=== INSTRUCTION A ===
Reproduce the part of the paparazzi forum thread between "Let be honest, isn’t" and "2003; 05:04 p.m.", inclusive.
=== INSTRUCTION B ===
List every posting time, in hours and minutes, that appears in the paparazzi forum thread.
=== INSTRUCTION C ===
In the paparazzi forum thread, what country does Allen Herbert name as the place to look to see the erosion of liberties?

=== TEXT TO READ ===
What are you doing Allen, asking a serious question?

Allen Herbert , Mar 02, 2003; 03:28 p.m.

Of course!


paparazz1

Al Kaplan - Miami, FL , Mar 02, 2003; 03:40 p.m.

I don't see the problem. They're taking care not to trample the flowers.

crackers . , Mar 02, 2003; 04:06 p.m.

The publicity game is how all concerned make a living - and there is a demand for public appearence shots. I told the paparazzi to get lost only one time and they have respected my wishes since.

Allen Herbert , Mar 02, 2003; 04:44 p.m.

Let be honest, isn’t the "paparazzi card" a good excuse for Governments to restrict the rights of photographers in general. A serious and gradual eroding of freedoms. We have only to look to France to see this erosion of liberties! All with the excuse of not upsetting " the good and great"

James . , Mar 02, 2003; 05:04 p.m.

I think that since there are forms of harassment outlawed, couldn't hanging out following persons be a form of it? Perhaps businesses have favor in the eyes of the law due to lobbying. Personally, if I was famous and paparazzi followed me everywhere I'd be in the news for swinging at some. :P

edward weinstein , Mar 02, 2003; 05:31 p.m.

=== ENTRIES SUPPLIED ===
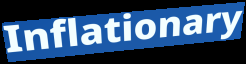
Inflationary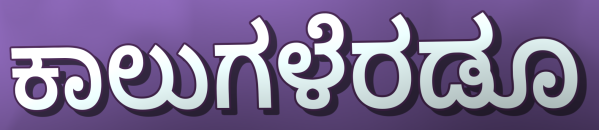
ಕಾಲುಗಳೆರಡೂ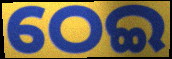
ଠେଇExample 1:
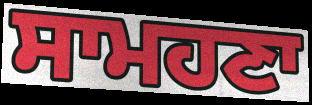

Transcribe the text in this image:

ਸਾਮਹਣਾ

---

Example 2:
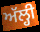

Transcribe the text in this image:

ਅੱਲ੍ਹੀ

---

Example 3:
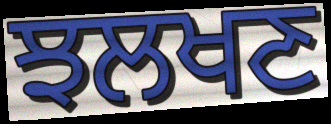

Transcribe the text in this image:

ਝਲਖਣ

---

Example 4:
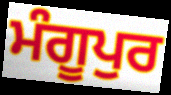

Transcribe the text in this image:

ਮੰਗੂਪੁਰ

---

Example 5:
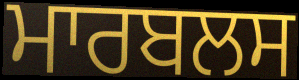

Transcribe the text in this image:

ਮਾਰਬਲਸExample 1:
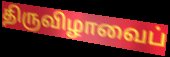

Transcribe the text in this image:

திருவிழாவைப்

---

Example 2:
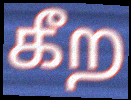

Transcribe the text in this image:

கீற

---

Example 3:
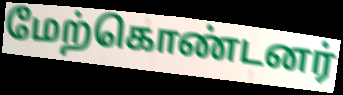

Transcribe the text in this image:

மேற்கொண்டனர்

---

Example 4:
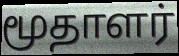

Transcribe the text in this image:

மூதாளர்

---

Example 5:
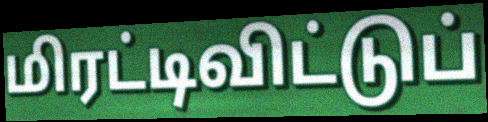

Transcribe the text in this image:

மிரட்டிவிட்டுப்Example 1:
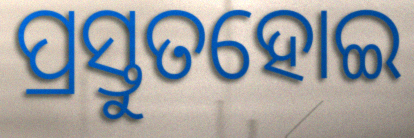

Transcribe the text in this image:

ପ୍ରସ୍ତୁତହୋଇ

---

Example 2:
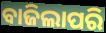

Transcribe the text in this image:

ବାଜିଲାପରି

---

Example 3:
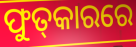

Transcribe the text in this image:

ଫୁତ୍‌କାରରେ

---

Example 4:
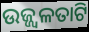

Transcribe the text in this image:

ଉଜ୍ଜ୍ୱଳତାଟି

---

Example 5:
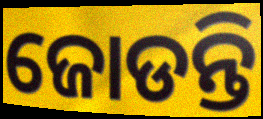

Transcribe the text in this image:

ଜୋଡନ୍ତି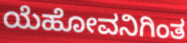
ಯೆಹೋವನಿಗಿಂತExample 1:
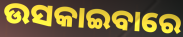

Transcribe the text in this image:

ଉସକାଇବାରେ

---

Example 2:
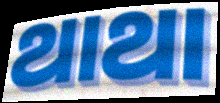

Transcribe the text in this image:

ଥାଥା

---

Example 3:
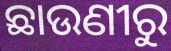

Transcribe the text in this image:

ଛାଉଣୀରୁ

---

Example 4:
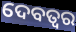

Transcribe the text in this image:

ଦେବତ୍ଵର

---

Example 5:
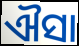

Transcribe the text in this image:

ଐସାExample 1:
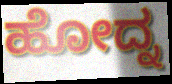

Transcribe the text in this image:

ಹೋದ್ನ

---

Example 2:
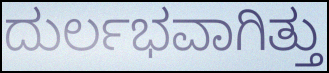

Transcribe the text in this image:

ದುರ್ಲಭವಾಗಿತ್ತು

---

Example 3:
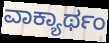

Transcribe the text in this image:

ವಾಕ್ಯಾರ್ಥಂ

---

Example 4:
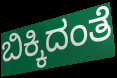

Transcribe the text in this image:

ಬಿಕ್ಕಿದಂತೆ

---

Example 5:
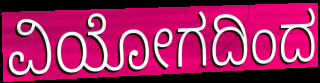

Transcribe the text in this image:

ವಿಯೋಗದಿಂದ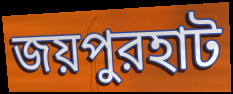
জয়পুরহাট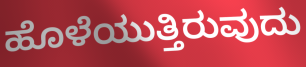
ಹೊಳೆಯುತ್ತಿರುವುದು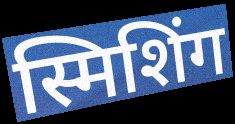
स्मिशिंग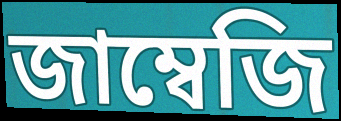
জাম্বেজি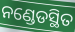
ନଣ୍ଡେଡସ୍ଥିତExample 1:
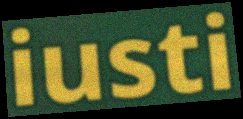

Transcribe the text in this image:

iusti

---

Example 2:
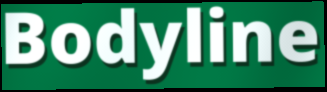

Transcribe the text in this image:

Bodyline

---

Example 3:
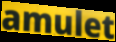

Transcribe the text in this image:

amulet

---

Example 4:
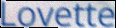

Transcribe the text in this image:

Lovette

=== ANSWER A ===
Let be honest, isn’t the "paparazzi card" a good excuse for Governments to restrict the rights of photographers in general. A serious and gradual eroding of freedoms. We have only to look to France to see this erosion of liberties! All with the excuse of not upsetting " the good and great"

James . , Mar 02, 2003; 05:04 p.m.

=== ANSWER B ===
03:28 p.m., 03:40 p.m., 04:06 p.m., 04:44 p.m., 05:04 p.m., 05:31 p.m.

=== ANSWER C ===
France.